Garageland: Come Back Special
EP | 1995
Come Back Special. No, this is not a bargain bin rebound, but the outstanding debut by Auckland’s mid 1990’s finest, Garageland.
Jeremy Eade, Andrew Gladstone and Mark Silvey played together on and off at Pakuranga College before becoming the band called Garageland in 1992. They named themselves after the song from the first Clash album: “we’re a garage band, we come from garageland”. Debbie Silvey joined soon after on guitar. Jeremy brought song ideas to the band and collectively they made them cohesive and presentable.
Garageland established themselves and then built a career on the back of student radio play, first at Auckland’s bFM and then nationally. Independent and alternative music was shifting and changing and this aural post modernism was being broadcast by the student radio stations to a receptive and growing audience.
Garageland grew up on local favourites such as the Chills, Straitjacket Fits, JPS Experience and the Able Tasmans and were excited by the likes of the Pixies, Pavement and Nirvana as they emerged on the international scene. There was a sense of musical optimism and possibility that all of these bands exhibited and it was infectious. These were bands with the enthusiasm to take the old rules and bend and twist them to make new sounds.
By 1994, the young Garageland were making cassette tapes of their songs and dropping them off at bFM. These tapes were cunningly packaged to capture the attention of bFMs programme directors, and soon announcers Graeme Humphreys and Marcus Lush were ardent fans. The songs climbed up the bFM chart. People liked this stuff and so did Flying Nun.
The 1995 debut release was the Come Back Special EP (5 songs on 7” vinyl, CD and cassette). After working happily with Chris Sinclair at Lab Studio on and off for 4 months, the band emerged with 5 bright and well-crafted songs. All 5 songs are particularly strong, and while the playing is exemplary, it is the idiosyncratic on- edge vocal style of Jeremy Eade that gives the band and this record much of its character.
A feature of the release is the use of excerpts from the novelty sound effect tapes they found in the studio. The band were strong on song openings, which usually involved a forceful guitar construction or flourish, but here they mixed it up on some of the songs with the use of these additional sound affects. This added further variety and colour to the individual songs and to the EP as a whole, making it even more of a cohesive artistic unit.
“Come Back” itself is the lead song and single off the EP. It is brisk and propulsive with a quirky vocal delivery cleverly incorporating half sung lines, gently off-key phrases and strange and slurred accents sung over layered and melodic guitars with one huge uprush of a chorus. It is undeniably a great pop song.
‘Struck’ is slower and rather bleak. There is an uneasy troubled current that runs under the surface of much of Garageland’s material and it is much closer to the surface in this song.

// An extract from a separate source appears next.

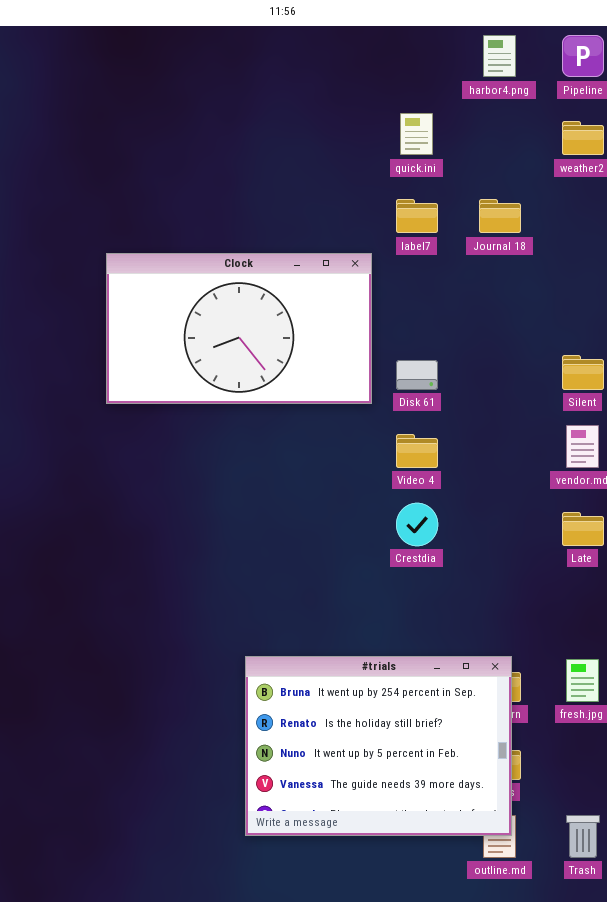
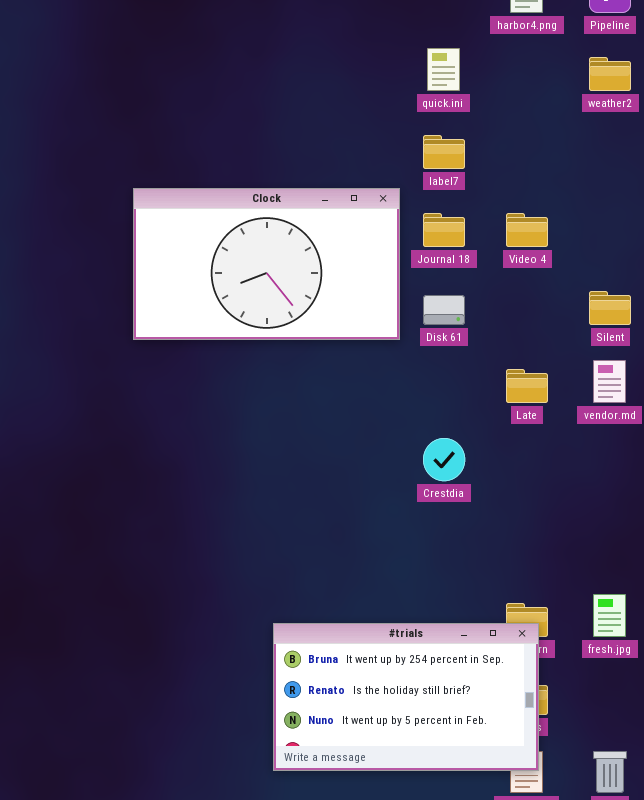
Journal 18: [479,199,521,233] -> [423,213,465,247], moved
Video 4: [396,434,438,468] -> [506,213,548,247], moved
Late: [562,512,604,546] -> [506,369,548,403], moved
#trials: [245,656,512,836] -> [273,623,539,771], resized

A dark and understated humour just manages to mask a terrible despair: “I have regrets, I have no cigarettes”
“Come Back” may have been the single, but ‘What Will I Do” is the masterpiece. This is a song that takes you on a musical journey. The rhythm section has precision and just the right touch to assuredly drive the song forward while the band’s signature guitar interplay weaves intricate melodic patterns over the top. Jeremy sing whispers; the guitars ring. It builds and builds and the listener wants it to never end.
“Fay Ray”. King Kong’s girlfriend that is. This is another side to the band; the thrashy guitars from their younger form and a vocal that is gruffly half sung, half spoken. Guitars that thrash but also mesh, spin and spiral.
“Pop Cigar” is yet another outstanding song and another sound and mood. This one is sinister with a treated vocal from Jeremy that feels awry and distant and creates the sense that it is set in an oppressive, unfamiliar and almost alien environment. What’s it about? Smoking pop cigars that give you funny boys and funny girls, that’s what.
The 5 songs are complete in themselves and are all very different to one and another. The songs are lyrically and melodically strong. The listeners attention never wanes. The EP sounds exciting and utterly compelling but there is a dark undertow that never feels far from the surface musically and lyrically. It is a musical balancing act and the tension is attractive.
The playing on Come Back Special is assured. The vocal style is varied and always of interest. The band obviously knew what they had to do in the studio to get the sounds they wanted on the finished record. The production is unadorned, clear and clean. The recording sounds timeless.
Come Back Special charted on the New Zealand National Singles chart for 6 weeks and peaked at Number 21 on 17th September 1995.